**WHAT IS REQUIRED:** Nothing but the lines holding the string "effects" should appear in the answer. Copy them from the entries.
[DATA FOR THE TASK Boundary: Start]
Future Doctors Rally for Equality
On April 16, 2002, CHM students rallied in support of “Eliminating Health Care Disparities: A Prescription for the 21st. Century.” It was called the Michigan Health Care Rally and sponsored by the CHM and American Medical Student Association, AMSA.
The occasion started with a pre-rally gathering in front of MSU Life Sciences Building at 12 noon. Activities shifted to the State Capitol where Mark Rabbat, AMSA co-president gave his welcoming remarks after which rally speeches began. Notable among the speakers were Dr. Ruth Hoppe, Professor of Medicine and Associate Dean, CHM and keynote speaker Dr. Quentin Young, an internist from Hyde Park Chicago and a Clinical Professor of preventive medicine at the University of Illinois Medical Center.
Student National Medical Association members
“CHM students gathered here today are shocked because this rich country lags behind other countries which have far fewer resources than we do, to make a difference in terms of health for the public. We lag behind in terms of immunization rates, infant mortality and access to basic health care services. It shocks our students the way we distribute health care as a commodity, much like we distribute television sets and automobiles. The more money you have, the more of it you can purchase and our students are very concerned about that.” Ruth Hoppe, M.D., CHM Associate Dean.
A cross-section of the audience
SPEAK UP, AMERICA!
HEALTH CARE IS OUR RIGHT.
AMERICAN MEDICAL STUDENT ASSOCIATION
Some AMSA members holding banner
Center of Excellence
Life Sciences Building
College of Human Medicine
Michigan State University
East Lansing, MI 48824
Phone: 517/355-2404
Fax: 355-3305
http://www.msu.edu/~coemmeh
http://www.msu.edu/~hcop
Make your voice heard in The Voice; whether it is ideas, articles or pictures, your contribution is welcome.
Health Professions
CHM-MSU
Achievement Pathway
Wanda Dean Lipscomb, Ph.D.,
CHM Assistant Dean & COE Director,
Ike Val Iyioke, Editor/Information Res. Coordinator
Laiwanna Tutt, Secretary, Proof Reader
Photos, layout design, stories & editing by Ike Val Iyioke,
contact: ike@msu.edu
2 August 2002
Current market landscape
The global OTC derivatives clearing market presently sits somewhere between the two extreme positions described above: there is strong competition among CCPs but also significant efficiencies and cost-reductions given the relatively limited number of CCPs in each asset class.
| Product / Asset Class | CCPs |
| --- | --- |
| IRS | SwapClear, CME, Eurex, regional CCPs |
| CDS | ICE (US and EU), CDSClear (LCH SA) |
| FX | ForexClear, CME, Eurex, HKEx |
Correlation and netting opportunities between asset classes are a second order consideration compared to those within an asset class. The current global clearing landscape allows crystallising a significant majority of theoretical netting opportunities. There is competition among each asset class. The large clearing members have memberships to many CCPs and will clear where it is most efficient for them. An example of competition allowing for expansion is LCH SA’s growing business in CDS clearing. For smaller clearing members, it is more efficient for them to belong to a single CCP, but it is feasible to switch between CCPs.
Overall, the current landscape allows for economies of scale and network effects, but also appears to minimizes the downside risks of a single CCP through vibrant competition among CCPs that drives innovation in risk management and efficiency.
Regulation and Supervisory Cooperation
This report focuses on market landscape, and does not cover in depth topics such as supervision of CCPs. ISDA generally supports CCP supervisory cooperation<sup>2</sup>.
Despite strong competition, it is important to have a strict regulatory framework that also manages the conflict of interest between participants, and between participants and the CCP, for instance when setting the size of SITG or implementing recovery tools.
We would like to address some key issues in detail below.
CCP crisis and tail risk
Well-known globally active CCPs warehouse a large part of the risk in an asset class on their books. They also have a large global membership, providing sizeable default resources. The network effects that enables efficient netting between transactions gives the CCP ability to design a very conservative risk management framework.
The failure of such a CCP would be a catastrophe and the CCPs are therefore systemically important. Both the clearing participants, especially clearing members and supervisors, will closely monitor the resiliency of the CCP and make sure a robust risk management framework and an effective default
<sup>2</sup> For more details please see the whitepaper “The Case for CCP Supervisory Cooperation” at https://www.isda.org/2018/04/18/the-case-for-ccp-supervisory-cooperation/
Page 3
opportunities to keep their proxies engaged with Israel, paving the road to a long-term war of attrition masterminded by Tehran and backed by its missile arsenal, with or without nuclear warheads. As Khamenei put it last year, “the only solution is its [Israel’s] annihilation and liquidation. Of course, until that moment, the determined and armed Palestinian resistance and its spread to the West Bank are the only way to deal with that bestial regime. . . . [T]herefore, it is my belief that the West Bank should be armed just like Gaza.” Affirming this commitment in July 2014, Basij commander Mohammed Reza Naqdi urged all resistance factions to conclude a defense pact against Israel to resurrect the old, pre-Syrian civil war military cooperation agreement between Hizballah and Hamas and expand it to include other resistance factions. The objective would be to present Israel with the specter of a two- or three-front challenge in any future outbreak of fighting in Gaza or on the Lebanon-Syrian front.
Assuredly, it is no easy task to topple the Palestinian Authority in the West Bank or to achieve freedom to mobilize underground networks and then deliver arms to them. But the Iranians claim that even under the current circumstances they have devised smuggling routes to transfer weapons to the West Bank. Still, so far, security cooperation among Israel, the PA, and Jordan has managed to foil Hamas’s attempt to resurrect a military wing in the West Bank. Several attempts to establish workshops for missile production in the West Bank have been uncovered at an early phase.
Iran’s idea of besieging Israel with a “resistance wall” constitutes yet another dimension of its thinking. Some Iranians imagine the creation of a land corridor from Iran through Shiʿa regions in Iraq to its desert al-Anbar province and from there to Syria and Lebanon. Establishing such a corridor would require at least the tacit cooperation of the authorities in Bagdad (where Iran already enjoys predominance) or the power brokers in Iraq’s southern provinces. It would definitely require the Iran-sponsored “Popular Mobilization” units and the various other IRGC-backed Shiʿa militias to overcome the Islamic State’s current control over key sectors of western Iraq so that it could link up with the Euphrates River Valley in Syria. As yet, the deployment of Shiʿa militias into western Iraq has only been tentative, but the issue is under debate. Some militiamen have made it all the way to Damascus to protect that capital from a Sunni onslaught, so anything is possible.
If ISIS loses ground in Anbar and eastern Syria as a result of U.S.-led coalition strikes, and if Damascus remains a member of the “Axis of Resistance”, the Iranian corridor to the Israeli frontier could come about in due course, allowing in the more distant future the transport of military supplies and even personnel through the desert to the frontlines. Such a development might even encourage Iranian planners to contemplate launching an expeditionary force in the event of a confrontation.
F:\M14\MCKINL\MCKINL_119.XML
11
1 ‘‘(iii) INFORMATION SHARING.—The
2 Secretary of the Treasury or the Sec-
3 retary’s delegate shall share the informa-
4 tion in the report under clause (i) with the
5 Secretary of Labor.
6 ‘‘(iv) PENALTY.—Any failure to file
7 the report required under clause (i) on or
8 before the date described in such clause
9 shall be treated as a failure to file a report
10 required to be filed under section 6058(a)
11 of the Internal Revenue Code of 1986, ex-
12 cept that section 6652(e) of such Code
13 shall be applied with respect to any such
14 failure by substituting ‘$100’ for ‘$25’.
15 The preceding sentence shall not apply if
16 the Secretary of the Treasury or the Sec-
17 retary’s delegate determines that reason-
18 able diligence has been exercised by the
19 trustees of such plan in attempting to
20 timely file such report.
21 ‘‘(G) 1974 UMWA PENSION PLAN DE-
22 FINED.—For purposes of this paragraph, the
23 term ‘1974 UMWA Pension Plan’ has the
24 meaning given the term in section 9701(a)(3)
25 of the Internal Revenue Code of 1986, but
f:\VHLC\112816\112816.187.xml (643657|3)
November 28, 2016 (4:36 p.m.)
[DATA FOR THE TASK Boundary: End]
**PROBLEM SOLUTION:**
Overall, the current landscape allows for economies of scale and network effects, but also appears to minimizes the downside risks of a single CCP through vibrant competition among CCPs that drives innovation in risk management and efficiency.
Well-known globally active CCPs warehouse a large part of the risk in an asset class on their books. They also have a large global membership, providing sizeable default resources. The network effects that enables efficient netting between transactions gives the CCP ability to design a very conservative risk management framework.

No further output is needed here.